Sassoon went to Catholic school and was also tutored privately by rabbis from Baghdad. By the age of seventeen, she can speak multiple languages—Hebrew, Aramaic, Hindustani, English, French and German. The Cairns Post described her as one of the world's most learned women.

==Career and civic activities==
Sassoon took over her husband's trading business in India, David Sassoon & Company, shortly after his death.

An observant orthodox Jew, she always travelled with her own prayer quorum of ten Jewish male adults and was a strong supporter of the Balfour Declaration and a staunch zionist. She also studied the Torah and wrote articles about Rashi, who were published in The Jewish Forum. In 1924, she presided over the Annual Speech Day at the Jews' College, stressing the importance of a Jewish education. She often hosted Middle Eastern/Indian luncheons and dinners with Jewish cuisine, meticulously prepared following the kashrut standards. To guarantee this, she always travelled with her personal ritual slaughterer.

Whilst living in India, Sassoon was a supporter of Waldemar Haffkine (1860–1930), who invented a vaccine against cholera, and encouraged reluctant Hindus and Muslims to take it. Once she moved to England, she often donated to Jews around the world who appealed to her for money in their hours of need.

==Personal life and death==
Sassoon married Solomon David Sassoon (1841–1894), the son of her great-grandfather David Sassoon (1792–1864) by his second wife, Farha Hyeem (1814–1886). So she married her own great-uncle (her mother's paternal uncle). They had three children:
- David Solomon Sassoon (1880–1942) married Selina Prins (1883-1967) on December 17, 1912 had two children, Flora (Farha) Feuchtwanger (1914-2000) and Solomon (Suleiman) (1915-1985).
- Rachel Sassoon Ezra (1877–1952) married Sir David Ezra)
- Mozelle Sassoon (1884–1921)

They lived in Bombay.
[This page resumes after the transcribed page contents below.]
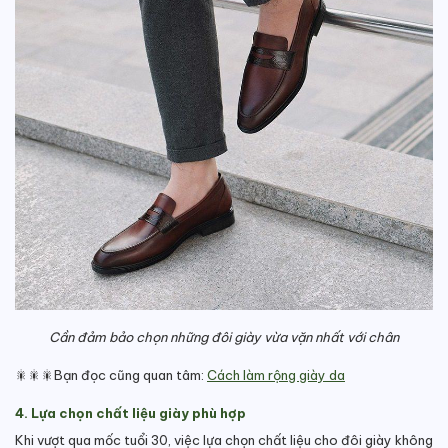
Cần đảm bảo chọn những đôi giày vừa vặn nhất với chân
🎇🎇🎇Bạn đọc cũng quan tâm:
Cách làm rộng giày da
4. Lựa chọn chất liệu giày phù hợp
Khi vượt qua mốc tuổi 30, việc lựa chọn chất liệu cho đôi giày không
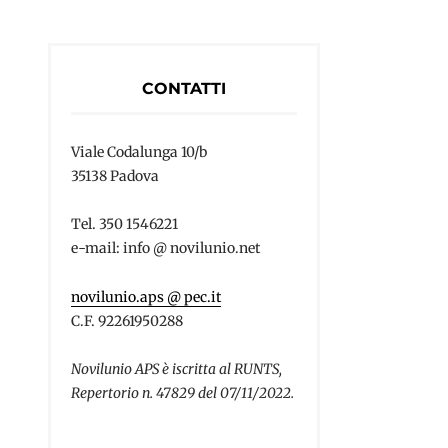
CONTATTI
Viale Codalunga 10/b
35138 Padova
Tel. 350 1546221
e-mail: info @ novilunio.net
novilunio.aps @ pec.it
C.F. 92261950288
Novilunio APS è iscritta al RUNTS,
Repertorio n. 47829 del 07/11/2022.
After her husband's death, she moved to England. She and her children visited Baghdad for the Jewish High Holidays in 1910, and she was introduced by the wali of Baghdad Hussain Nadim Pasha, the Chief Rabbi Ezra Dangoor. There were correspondences in writing between the family and Hakham Joseph Hayyim, the grand sage of Baghdad, revered for his piety and known also by his celebrated work, Ben Ish Hai. The latter died in 1909 and could not have been present for the Sassoon family visit in 1910.

Sassoon died in 1936 at her mansion in London.